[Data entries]
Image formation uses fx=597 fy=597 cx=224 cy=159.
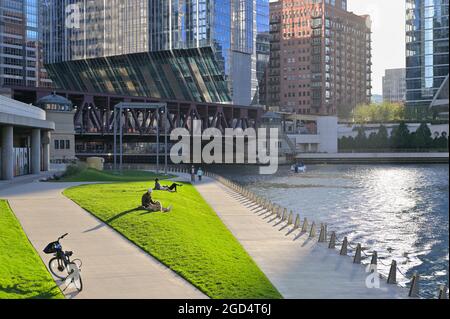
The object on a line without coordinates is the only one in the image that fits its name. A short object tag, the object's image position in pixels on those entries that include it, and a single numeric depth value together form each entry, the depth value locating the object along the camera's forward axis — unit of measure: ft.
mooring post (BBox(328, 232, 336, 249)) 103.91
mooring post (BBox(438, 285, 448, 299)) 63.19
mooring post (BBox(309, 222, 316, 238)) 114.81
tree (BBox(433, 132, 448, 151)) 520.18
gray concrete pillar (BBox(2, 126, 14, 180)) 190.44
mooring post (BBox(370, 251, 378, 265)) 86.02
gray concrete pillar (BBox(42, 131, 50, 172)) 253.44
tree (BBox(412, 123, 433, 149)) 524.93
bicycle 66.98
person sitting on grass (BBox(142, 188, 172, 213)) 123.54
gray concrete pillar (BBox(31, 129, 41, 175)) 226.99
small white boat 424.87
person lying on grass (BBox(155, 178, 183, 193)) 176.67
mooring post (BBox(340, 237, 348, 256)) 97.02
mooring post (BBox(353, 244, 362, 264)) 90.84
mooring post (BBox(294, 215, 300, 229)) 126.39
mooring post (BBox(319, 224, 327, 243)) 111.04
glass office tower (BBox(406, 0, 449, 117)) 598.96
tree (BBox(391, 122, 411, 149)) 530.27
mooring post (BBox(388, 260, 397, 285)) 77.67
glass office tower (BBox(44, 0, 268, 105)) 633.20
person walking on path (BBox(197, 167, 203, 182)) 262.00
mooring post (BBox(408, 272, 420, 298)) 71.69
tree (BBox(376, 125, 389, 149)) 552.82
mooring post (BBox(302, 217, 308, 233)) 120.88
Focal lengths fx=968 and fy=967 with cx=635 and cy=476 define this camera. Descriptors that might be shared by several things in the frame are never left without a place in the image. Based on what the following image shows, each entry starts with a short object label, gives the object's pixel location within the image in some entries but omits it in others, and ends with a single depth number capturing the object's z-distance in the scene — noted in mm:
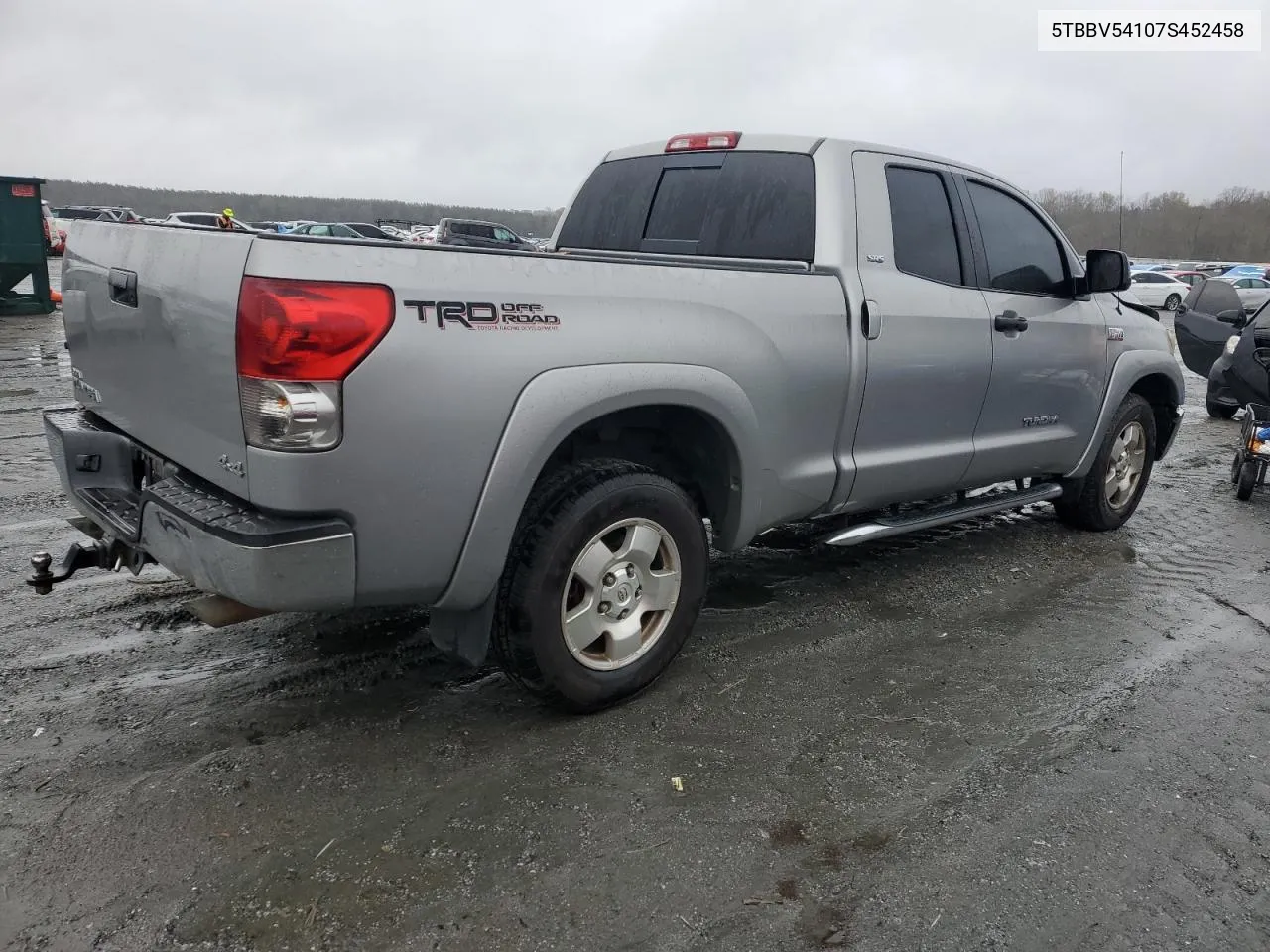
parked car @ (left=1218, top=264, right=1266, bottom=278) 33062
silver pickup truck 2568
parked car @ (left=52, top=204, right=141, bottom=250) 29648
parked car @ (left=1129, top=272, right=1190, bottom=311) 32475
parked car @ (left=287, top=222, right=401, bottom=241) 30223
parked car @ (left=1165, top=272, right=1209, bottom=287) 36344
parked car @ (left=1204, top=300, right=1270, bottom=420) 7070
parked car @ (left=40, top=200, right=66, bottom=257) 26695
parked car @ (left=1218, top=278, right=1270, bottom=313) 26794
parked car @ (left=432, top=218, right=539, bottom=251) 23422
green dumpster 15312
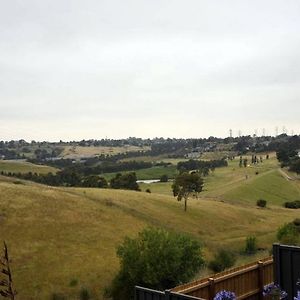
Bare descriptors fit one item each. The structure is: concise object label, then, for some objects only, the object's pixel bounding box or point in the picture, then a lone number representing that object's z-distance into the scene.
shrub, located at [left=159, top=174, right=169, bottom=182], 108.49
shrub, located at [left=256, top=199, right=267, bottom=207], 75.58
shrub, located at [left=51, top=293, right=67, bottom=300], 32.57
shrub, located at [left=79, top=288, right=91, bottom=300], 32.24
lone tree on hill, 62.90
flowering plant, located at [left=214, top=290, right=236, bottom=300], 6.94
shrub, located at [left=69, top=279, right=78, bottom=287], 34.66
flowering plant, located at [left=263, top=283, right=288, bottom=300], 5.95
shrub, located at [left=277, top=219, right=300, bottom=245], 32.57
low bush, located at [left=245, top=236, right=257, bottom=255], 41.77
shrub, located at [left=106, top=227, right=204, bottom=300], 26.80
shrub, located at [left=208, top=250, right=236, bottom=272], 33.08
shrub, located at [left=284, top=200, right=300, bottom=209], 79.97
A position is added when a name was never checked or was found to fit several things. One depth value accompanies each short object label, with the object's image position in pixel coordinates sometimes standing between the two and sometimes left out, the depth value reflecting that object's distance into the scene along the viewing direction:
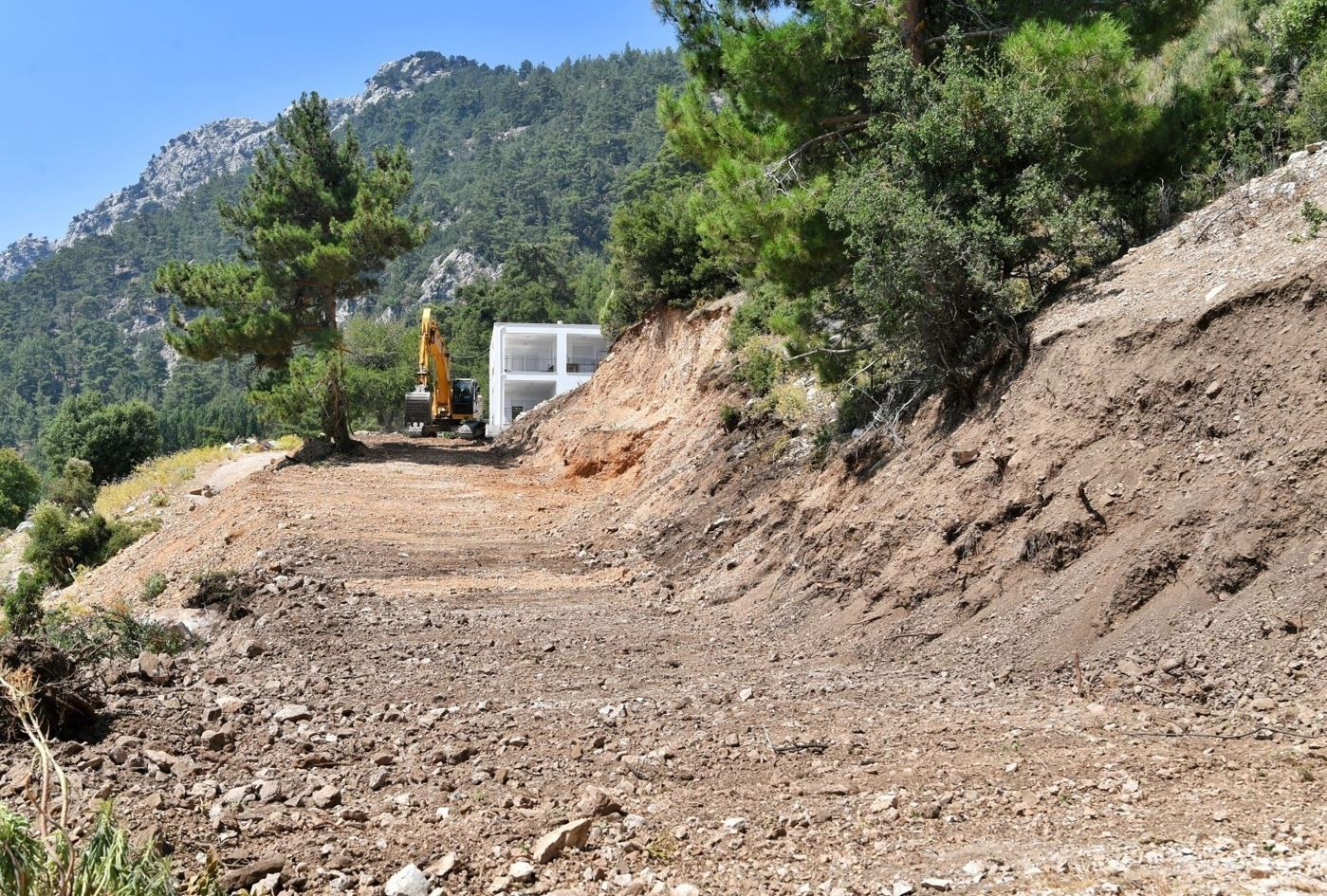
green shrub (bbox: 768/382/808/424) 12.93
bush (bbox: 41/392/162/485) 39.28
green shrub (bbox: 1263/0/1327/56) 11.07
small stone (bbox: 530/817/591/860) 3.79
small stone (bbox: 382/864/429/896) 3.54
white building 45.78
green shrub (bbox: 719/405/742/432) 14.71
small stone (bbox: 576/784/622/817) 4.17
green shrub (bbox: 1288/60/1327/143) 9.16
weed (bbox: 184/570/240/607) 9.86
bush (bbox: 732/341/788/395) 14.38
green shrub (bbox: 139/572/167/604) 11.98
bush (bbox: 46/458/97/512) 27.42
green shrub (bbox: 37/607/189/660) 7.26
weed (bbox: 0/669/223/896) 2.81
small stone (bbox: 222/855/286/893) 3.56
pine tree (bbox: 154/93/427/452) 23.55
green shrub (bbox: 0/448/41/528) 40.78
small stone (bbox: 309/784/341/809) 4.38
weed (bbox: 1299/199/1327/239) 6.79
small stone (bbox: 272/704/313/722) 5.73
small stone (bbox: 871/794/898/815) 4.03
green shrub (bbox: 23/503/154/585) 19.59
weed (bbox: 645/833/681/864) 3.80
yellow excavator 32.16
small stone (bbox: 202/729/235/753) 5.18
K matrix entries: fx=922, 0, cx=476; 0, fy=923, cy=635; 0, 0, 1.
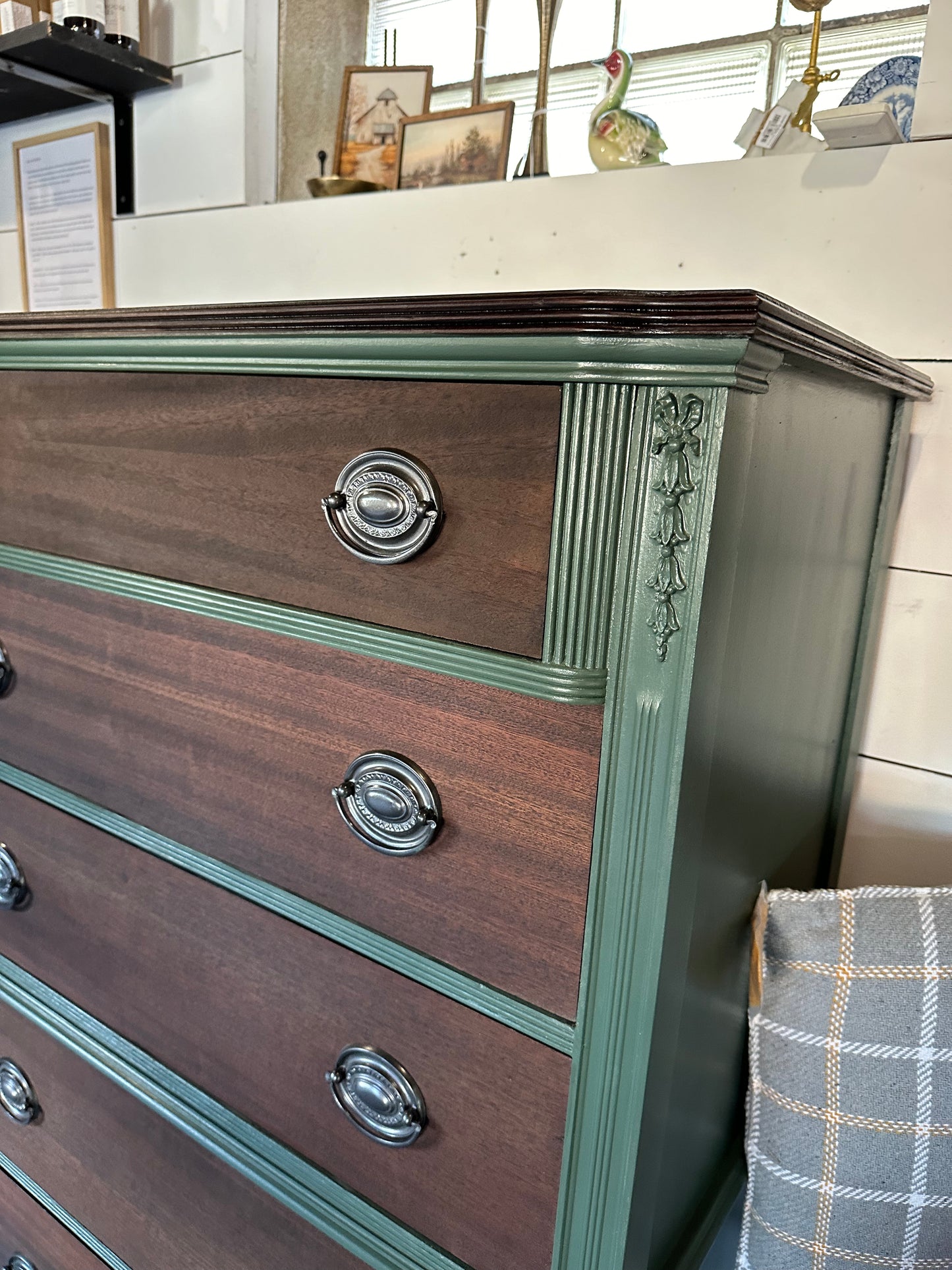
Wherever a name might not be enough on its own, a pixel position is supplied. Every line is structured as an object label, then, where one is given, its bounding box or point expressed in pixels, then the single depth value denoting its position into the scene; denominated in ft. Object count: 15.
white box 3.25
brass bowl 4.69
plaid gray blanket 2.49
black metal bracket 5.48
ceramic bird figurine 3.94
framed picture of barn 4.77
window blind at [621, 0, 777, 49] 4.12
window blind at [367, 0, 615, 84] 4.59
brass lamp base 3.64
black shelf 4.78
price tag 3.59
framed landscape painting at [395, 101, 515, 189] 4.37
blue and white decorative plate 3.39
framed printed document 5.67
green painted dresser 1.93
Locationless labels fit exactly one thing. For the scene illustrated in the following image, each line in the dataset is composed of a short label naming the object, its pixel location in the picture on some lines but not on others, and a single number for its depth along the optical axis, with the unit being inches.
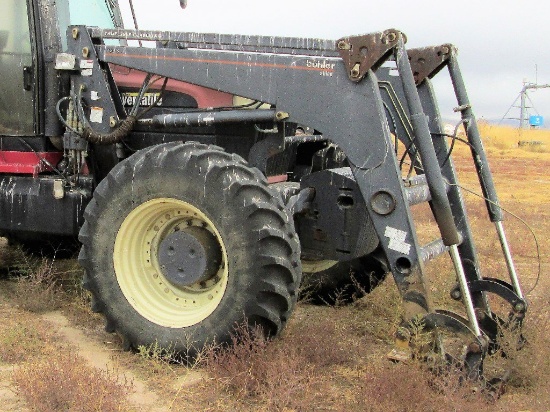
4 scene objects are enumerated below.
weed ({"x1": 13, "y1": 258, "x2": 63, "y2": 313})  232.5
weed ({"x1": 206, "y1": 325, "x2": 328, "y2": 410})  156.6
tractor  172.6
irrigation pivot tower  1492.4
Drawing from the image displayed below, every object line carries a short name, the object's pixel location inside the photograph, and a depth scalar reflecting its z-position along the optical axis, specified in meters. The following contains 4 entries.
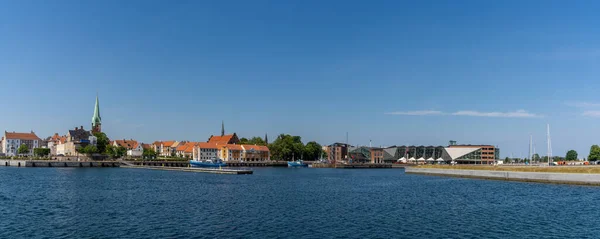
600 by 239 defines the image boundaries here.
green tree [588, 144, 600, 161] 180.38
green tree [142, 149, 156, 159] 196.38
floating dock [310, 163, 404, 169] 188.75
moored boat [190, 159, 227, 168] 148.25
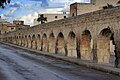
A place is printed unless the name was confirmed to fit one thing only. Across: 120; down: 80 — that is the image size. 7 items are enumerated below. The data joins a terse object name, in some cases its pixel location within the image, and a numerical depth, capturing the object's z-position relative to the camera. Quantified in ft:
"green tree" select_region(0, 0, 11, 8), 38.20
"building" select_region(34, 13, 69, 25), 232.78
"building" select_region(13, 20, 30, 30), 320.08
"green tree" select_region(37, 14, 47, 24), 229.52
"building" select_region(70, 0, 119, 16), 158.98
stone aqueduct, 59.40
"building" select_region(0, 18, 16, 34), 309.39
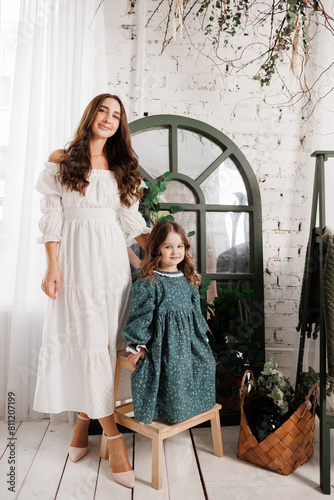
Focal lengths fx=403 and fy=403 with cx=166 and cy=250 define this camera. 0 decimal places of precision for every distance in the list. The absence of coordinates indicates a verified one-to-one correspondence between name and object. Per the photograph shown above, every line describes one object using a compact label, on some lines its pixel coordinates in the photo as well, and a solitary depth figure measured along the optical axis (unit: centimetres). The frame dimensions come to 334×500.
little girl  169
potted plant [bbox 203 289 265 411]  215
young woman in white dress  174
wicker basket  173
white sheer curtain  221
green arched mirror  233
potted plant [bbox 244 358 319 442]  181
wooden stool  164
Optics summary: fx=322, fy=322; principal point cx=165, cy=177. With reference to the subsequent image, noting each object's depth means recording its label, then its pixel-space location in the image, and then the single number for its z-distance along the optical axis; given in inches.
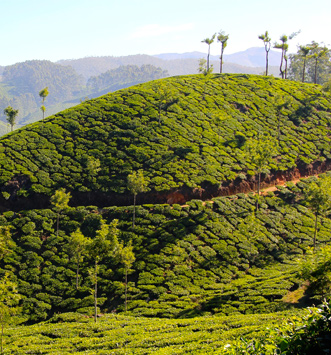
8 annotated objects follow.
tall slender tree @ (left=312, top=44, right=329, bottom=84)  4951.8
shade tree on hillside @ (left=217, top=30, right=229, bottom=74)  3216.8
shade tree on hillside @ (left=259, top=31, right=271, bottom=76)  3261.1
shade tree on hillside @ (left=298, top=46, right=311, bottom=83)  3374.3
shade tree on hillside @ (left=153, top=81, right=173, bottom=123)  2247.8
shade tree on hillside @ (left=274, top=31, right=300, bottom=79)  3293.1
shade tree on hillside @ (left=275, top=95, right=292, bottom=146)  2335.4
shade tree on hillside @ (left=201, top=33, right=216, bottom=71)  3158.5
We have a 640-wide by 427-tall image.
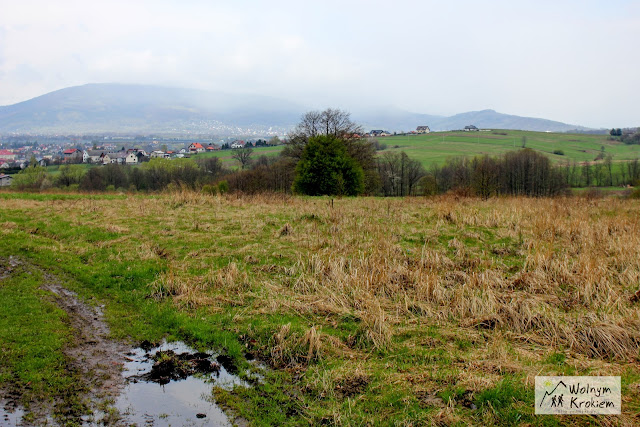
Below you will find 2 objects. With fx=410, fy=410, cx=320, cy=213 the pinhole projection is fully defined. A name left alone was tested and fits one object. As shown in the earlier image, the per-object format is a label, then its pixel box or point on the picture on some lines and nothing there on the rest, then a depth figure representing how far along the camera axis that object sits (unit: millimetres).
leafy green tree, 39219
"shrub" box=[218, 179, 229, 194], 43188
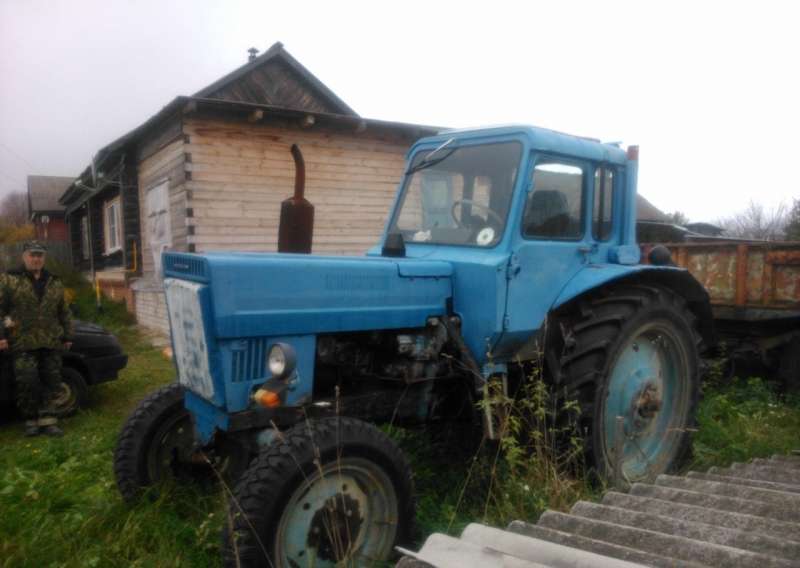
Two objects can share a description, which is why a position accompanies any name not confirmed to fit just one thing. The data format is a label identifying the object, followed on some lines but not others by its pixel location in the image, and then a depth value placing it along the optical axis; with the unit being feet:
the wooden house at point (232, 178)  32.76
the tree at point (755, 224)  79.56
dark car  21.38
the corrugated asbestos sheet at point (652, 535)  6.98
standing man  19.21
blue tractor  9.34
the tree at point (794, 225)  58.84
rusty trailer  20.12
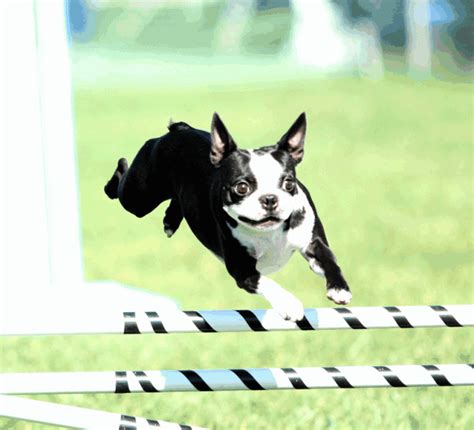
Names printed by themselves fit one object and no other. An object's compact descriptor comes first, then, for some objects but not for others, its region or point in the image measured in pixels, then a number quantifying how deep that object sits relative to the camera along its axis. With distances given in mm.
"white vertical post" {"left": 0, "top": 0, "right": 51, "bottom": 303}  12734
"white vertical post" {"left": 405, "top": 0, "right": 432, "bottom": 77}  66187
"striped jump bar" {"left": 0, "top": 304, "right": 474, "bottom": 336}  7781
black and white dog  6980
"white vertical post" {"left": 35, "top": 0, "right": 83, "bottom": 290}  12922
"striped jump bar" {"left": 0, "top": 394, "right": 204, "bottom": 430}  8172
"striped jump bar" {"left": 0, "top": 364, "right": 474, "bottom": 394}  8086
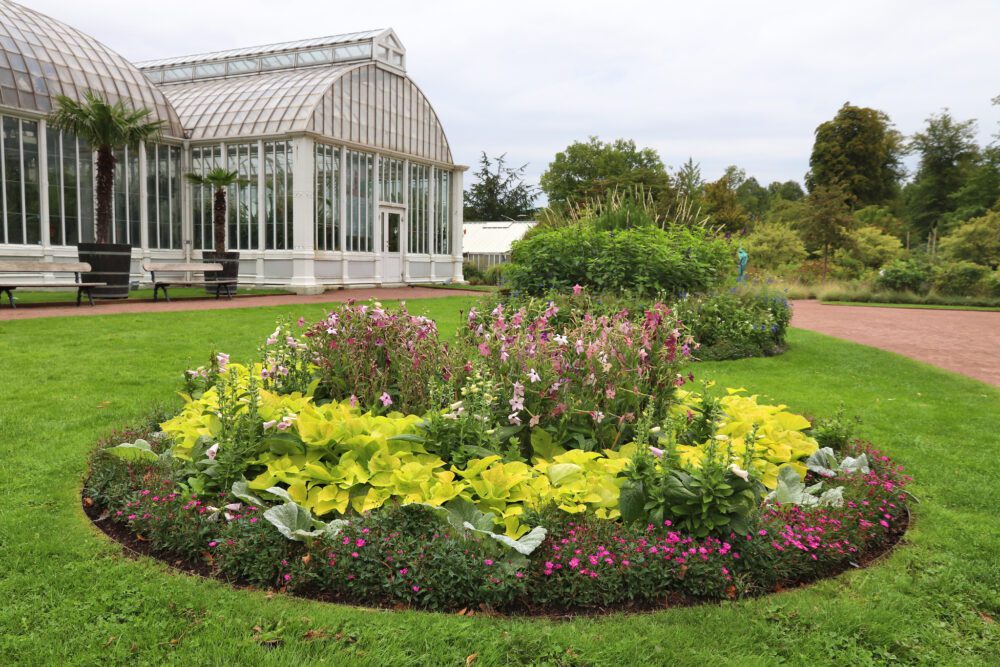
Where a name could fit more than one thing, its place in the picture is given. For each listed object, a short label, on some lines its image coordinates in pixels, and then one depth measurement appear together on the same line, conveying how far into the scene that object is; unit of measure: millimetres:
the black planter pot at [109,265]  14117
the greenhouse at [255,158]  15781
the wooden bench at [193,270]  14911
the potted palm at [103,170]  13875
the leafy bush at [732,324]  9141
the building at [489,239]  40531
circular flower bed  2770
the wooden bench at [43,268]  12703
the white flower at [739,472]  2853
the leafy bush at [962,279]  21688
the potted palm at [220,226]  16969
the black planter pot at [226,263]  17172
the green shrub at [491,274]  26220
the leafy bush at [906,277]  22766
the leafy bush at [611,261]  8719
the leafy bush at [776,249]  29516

◆ **Action item**
Whenever the string "blue" turns up in a line of the data, copy that line.

◆ **Task solution**
blue and white decorative plate 3.39
blue tractor  9.34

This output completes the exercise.